# [PROBLEM STATEMENT]
Carry on the passage about the quartzite flake tool from Erg Rebiana, beginning right after its last sentence.

# [PASSAGE PROVIDED]
--*--

The Sophistication of the Simplicity

Figure 1
Figure 2
Figure 3
This is a thin elongated flake with facetted base (13x5x0,7 cm) from a surface scatter, consisting of a mix of MSA and Neolithic tools at Erg Rebiana (Rabiana, Rabyanah موزي ) in Lybia.

This vast area was intermittently visited during the Acheulian, MSA, and Epipaleolithic and through the Neolithic periods by our predecessors- see: 2010

The tool has a continuous semi abrupt simple inverse retouche on the ventral side with a flat bulb of percussion (Figure 1) and is made from high quality quartzite. The facetted base is shown in Figure 3.

Most probably the artifact comes from the Middle Holocene wet-phase and was produced by a soft hammer technique.

“Simplicity is the ultimate sophistication.” – The sentence is attributed to Leonardo Da Vinci, but that is uncertain. Nevertheless, it brings an important observation to the point.

Indeed, this seemingly simple tool allows scraping, grain harvesting or smooth cutting movements without any difficulties and can be manufactured without much effort after the preparation of an adequate core. Moreover it does not need a handle and can be used without any hafting.

--*--

[Data excerpts]
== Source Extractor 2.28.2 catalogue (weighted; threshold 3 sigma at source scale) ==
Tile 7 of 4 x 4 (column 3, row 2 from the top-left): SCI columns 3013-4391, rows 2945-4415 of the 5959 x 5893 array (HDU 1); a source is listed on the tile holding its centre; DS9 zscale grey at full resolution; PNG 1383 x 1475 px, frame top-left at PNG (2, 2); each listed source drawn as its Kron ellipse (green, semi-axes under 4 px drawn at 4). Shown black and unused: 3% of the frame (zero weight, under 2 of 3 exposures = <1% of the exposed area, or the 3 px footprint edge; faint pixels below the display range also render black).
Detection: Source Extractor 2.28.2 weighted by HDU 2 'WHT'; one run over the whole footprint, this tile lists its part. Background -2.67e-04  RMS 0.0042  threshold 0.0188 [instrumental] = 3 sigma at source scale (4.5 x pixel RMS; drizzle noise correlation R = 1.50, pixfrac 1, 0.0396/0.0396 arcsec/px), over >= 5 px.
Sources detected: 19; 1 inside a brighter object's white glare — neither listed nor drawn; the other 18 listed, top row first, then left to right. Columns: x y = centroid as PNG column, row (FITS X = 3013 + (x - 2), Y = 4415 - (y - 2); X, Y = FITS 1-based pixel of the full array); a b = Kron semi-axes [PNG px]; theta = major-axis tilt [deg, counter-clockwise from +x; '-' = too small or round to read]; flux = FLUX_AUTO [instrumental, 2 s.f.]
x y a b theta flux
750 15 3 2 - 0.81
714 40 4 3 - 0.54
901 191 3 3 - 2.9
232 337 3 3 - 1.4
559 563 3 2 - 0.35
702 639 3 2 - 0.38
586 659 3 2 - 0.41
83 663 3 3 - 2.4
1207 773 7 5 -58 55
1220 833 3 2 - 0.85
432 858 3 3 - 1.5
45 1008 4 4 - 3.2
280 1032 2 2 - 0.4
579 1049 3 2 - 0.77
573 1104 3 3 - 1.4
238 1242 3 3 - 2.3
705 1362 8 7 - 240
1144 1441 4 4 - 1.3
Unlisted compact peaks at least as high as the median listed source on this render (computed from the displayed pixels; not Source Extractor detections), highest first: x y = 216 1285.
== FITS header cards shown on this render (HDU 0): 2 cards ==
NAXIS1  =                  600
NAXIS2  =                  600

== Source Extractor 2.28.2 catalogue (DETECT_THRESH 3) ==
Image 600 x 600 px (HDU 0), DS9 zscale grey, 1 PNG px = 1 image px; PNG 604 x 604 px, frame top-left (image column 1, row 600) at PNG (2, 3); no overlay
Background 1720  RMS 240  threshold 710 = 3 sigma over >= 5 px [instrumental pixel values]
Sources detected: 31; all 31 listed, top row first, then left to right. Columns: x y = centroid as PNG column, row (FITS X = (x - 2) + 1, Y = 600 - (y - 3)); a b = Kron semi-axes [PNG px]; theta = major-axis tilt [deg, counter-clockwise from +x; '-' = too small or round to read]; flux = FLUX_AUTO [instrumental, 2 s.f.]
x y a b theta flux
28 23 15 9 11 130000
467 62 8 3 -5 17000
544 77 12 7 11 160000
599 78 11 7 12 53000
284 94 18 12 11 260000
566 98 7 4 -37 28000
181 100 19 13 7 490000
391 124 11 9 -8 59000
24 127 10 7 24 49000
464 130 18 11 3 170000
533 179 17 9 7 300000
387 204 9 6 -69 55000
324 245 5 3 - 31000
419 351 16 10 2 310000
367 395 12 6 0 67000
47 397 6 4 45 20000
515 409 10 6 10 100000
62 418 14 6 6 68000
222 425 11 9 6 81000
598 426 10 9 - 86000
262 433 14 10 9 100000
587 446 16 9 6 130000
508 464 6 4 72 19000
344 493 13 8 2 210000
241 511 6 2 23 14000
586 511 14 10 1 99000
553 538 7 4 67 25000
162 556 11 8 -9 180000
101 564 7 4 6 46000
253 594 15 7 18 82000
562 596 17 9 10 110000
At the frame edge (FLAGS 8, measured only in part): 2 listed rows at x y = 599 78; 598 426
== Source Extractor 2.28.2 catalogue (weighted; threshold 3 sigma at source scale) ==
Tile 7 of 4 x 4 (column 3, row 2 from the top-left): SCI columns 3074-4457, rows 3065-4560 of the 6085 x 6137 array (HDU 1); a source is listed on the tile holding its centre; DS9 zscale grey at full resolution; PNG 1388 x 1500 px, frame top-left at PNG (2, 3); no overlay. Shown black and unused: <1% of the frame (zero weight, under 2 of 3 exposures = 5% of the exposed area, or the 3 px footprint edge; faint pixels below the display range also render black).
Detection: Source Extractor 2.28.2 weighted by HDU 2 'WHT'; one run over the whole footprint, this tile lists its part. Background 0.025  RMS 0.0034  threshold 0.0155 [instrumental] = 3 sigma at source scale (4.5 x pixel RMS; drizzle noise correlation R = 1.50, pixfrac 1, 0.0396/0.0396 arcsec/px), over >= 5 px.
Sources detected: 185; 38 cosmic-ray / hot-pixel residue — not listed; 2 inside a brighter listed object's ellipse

--*--

# [ANSWER TO THE TASK]
Simplicity is not simple but an achievement. The world around us was always highly complex. Thus, it was and still is characteristic for the ability of Homo sp. how to process complex things and made them simple.

Therefore, behind every simplicity there is a great complexity and sophistication- a deeper understanding of mental and technological, processes.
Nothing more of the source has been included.